11 Agosto | In: Dall'Italia | Di: Giampiero Venturi

L’approccio cognitivo dell’uomo da sempre porta con sé l’esigenza di darne testimonianza. Il concetto stesso di ricordo altro non è in fondo che la scatola nera delle azioni compiute e di quelle viste compiere. Il raccontare ad altri è però un’impronta innanzitutto teorica, spesso priva di un applicativo concreto e di una forma espressiva tangibile.

Al di là delle forme di riferimento spicce (“Ma lo sai che…” “Ieri sono andato a…” “Ha detto mi’ zio…”), una parte considerevole di ciò che vediamo, sentiamo e facciamo rimane infatti sepolto nella memoria del nostro vissuto. Questo sostanzialmente per due ragioni:

  • mancanza di un contesto utile alla testimonianza (“a chi lo dico?” soprattutto “che je frega se je lo dico?”)
  • limiti e impedimenti delle nostre capacità espressive

 

Alle due variabili si aggiungono il passaggio del tempo che per forza di cose affievolisce l’affidabilità del resoconto e il grado di attitudine all’osservazione della realtà che in alcuni individui è molto basso o addirittura nullo.

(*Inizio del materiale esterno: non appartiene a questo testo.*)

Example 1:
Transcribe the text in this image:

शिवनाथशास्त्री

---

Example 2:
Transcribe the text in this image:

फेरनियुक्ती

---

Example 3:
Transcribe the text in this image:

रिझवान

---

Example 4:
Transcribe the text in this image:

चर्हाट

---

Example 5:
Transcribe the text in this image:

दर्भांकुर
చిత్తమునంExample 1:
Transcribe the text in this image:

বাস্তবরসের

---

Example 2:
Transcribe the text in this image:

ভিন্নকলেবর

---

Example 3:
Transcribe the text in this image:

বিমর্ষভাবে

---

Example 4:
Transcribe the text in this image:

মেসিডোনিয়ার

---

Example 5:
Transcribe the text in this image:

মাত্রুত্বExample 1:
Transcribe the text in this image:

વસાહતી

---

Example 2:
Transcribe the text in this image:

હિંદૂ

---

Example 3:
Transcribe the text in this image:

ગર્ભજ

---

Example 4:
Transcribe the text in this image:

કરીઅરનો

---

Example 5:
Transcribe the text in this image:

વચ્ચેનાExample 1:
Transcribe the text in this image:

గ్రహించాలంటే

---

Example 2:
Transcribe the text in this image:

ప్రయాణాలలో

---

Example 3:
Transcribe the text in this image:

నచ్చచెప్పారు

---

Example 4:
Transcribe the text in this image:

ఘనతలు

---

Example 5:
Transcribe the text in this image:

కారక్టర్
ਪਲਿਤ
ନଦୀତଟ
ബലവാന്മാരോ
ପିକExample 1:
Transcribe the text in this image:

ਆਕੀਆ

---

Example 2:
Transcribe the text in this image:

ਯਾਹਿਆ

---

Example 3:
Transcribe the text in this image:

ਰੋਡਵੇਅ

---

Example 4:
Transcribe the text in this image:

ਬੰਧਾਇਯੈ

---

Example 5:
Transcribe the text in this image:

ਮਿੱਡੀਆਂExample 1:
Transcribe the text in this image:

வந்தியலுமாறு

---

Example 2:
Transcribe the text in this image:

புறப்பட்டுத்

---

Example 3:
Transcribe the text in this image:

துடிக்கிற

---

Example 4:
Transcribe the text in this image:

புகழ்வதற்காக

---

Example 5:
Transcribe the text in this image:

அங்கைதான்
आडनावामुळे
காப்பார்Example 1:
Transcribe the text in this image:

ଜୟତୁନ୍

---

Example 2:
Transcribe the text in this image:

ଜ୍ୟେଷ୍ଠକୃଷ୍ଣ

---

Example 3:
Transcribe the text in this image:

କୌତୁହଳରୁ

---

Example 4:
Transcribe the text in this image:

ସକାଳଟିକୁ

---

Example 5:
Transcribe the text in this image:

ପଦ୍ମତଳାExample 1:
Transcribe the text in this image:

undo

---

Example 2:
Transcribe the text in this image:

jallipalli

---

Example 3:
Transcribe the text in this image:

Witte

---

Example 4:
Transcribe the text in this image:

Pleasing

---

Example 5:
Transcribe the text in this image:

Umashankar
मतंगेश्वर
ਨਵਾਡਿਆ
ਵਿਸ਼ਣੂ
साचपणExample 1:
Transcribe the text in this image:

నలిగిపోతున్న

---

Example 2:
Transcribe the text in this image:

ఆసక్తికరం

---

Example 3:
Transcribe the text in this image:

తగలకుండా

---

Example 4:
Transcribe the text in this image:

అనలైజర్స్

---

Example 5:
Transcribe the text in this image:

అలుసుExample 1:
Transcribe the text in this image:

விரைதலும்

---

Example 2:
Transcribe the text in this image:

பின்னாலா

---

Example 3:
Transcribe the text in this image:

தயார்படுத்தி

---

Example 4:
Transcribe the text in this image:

Ciò che si riesce a trasmettere però, nel preciso passaggio dalla fonte al destinatario, diretto o generico che sia, diventa comunicazione.

Lungi dal voler disquisire sull’argomento, è bene porre l’attenzione su una presenza opzionale nelle varie forme di comunicazione umana: quella che in senso ampio e generale, definiamo come cazzata.

 

Il peso che la cazzata (o più genericamente cazzate) assume in uno specifico contesto dipende dalle pressoché infinite varianti di mezzo, forma, stile e finalità in cui e per cui la comunicazione è strutturata.

 

Distinguiamo due grandi famiglie di cazzate.

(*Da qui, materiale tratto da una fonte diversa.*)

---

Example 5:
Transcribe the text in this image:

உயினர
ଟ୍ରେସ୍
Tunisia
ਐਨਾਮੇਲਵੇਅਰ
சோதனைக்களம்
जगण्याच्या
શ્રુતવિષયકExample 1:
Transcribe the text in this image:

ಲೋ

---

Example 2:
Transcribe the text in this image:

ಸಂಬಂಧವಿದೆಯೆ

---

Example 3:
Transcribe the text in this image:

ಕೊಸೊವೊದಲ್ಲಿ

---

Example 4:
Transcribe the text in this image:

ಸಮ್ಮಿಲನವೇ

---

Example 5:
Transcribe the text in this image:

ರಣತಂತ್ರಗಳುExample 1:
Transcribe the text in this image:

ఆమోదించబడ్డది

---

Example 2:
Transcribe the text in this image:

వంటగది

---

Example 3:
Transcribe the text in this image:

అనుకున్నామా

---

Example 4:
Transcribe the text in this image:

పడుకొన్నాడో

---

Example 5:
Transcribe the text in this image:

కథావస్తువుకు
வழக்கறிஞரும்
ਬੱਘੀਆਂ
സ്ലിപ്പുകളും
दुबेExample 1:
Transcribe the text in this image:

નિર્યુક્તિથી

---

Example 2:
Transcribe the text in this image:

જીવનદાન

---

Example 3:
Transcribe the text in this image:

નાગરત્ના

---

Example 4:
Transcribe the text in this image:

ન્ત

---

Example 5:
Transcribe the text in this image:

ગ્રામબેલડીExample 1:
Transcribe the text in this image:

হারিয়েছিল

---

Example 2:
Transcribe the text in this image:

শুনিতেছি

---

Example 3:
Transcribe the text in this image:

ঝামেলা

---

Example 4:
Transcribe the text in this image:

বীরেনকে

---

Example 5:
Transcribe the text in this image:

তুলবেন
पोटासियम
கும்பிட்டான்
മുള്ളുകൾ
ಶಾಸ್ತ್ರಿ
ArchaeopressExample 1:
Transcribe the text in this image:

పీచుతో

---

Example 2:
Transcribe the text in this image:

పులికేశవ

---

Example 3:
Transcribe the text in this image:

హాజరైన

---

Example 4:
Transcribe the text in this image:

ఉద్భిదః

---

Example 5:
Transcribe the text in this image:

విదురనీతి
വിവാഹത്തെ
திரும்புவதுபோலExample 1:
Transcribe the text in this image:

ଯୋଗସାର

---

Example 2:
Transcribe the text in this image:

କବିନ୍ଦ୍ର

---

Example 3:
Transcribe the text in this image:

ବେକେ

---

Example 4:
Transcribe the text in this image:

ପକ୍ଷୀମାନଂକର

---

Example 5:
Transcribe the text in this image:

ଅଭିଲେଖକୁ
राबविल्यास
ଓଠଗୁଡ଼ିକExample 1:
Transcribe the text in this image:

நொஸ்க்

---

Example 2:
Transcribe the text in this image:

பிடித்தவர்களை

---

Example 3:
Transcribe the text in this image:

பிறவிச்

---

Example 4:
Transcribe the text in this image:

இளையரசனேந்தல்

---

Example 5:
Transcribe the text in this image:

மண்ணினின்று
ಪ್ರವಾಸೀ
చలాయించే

Evidenziamo innanzitutto la cazzata assoluta con cui indichiamo la qualità dell’atto stesso del comunicare. Essa coincide con l’insieme della nostra testimonianza ed esprime l’efficacia a tutto tondo di ciò che si vuole trasmettere agli altri.

“Hai fatto una cazzata…”  “Secondo me è una cazzata…” sono esempi di asserzioni che isolano il valore assoluto della comunicazione e non una sua componente.

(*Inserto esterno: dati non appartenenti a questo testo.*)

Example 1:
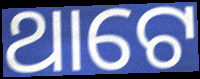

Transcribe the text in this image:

ଥାଟେ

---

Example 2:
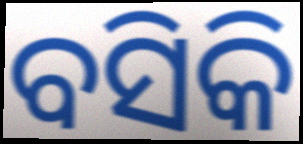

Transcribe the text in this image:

ବସିକି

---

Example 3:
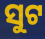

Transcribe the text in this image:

ସୁଟ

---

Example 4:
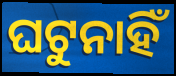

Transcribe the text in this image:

ଘଟୁନାହିଁ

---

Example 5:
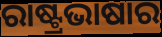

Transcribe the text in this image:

ରାଷ୍ଟ୍ରଭାଷାରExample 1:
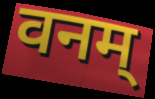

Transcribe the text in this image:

वनम्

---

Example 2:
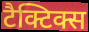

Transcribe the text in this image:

टैक्टिक्स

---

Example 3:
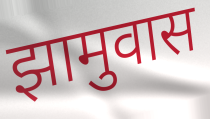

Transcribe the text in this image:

झामुवास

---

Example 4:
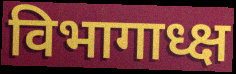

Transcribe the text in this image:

विभागाध्क्ष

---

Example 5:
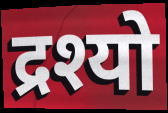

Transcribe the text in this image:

द्रश्योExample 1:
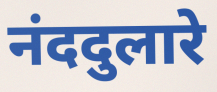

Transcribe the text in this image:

नंददुलारे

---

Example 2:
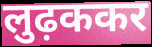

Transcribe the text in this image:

लुढ़ककर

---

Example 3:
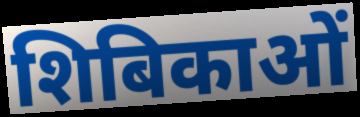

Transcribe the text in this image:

शिबिकाओं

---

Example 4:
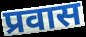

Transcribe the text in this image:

प्रवास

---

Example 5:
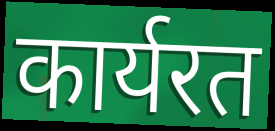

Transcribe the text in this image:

कार्यरत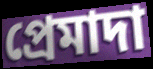
প্ৰেমাদাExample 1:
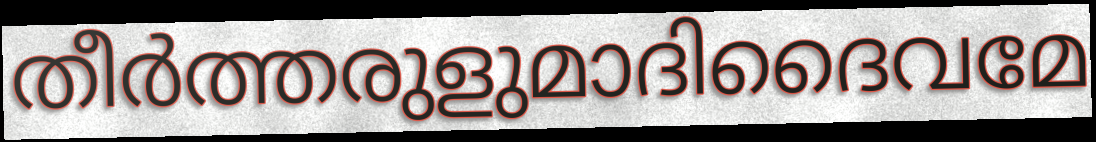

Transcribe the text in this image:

തീർത്തരുളുമാദിദൈവമേ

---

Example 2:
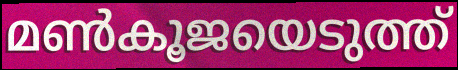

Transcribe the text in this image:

മൺകൂജയെടുത്ത്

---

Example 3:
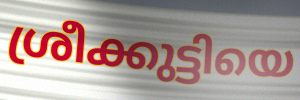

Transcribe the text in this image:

ശ്രീക്കുട്ടിയെ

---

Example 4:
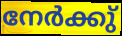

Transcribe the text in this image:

നേർക്കു്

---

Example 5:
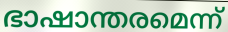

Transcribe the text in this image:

ഭാഷാന്തരമെന്ന്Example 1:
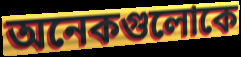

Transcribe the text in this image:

অনেকগুলোকে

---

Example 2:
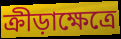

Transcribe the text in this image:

ক্রীড়াক্ষেত্রে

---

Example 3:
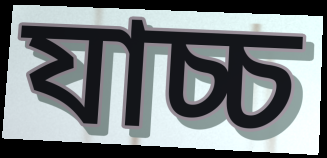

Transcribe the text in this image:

যাচ্চ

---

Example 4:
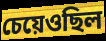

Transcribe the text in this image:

চেয়েওছিল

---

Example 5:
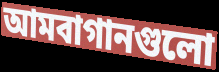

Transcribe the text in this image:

আমবাগানগুলোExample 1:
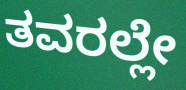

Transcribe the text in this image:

ತವರಲ್ಲೇ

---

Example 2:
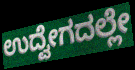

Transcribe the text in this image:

ಉದ್ವೇಗದಲ್ಲೇ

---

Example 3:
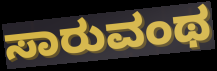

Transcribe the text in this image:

ಸಾರುವಂಥ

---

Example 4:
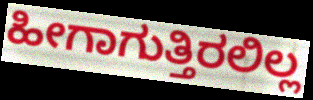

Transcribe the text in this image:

ಹೀಗಾಗುತ್ತಿರಲಿಲ್ಲ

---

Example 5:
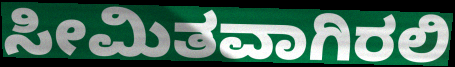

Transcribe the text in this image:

ಸೀಮಿತವಾಗಿರಲಿ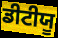
ਡੀਟੀਯੂ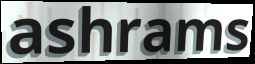
ashramsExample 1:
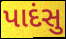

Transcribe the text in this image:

પાદંસુ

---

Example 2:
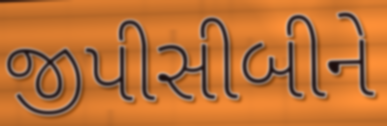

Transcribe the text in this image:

જીપીસીબીને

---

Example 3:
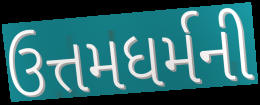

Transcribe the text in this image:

ઉત્તમધર્મની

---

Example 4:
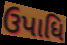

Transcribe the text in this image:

ઉપાધિ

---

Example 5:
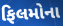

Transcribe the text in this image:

ફિલમોનાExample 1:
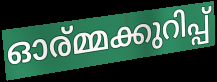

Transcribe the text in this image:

ഓര്മ്മക്കുറിപ്പ്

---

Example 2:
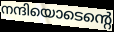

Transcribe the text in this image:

നന്ദിയൊടെന്റെ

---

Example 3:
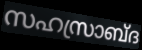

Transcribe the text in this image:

സഹസ്രാബ്ദ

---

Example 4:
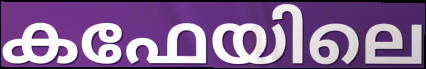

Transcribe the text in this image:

കഫേയിലെ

Con cazzata relativa invece ci si riferisce alle singole parto del discorso, facendo distinzione però fra due diversi significati:

  • la cazzata relativa soggettiva, a sua volta distinta in cazzata relativa per opinione e cazzata relativa per contesto. Con la prima si indica la cazzata che è tale solo per alcuni; con la seconda quella che dipende dai contenuti in cui è inserita e dalle sfumature semantiche.
  • la cazzata relativa contestuale che invece ha un valore puramente registico sintattico, ben legata alla sceneggiatura del nostro riferire. Se ne conoscono molte varianti raggruppabili per classe: sintattica (per esempio la cazzata grammaticale basata su un errore volontario); retorica (cazzata di forma, cazzata figurata come per esempio quelle basate su metafore), temporale (cazzata una tantum, cazzate a nastro ecc…), dimensionale (grossa cazzata, mezza cazzata ecc…)

 

Ad ogni buon conto il tessuto narrativo delle testimonianze umane è imbevuto di cazzate a cui a torto o ragione si pone un accento spesso troppo debole rispetto alle conseguenze che generano nel destinatario della comunicazione. La cazzata finisce spesso per essere il file rouge di una trasmissione cognitiva senza però che essa assuma un valore in sé, primario e permeante.

Alla luce di nuove forme dell’ambito del dire e del raccontare, sarebbe opportuna una riflessione ben più accurata. Quantomeno per coglierne gli aspetti sociali diffusi che esulano da prospettive strutturate e organizzate, più legate a piattaforme strumentali quali l’intrattenimento e l’umorismo professionale.

Se il nostro passato, il nostro quotidiano e inevitabilmente il nostro futuro sono pieni di cazzate, la sottovalutazione della sua incisività nelle nostre relazioni personali non può che tenerci all’oscuro di un lato importante del nostro vivere. I danni che ciò comporta sono con tutta evidenza non quantificabili.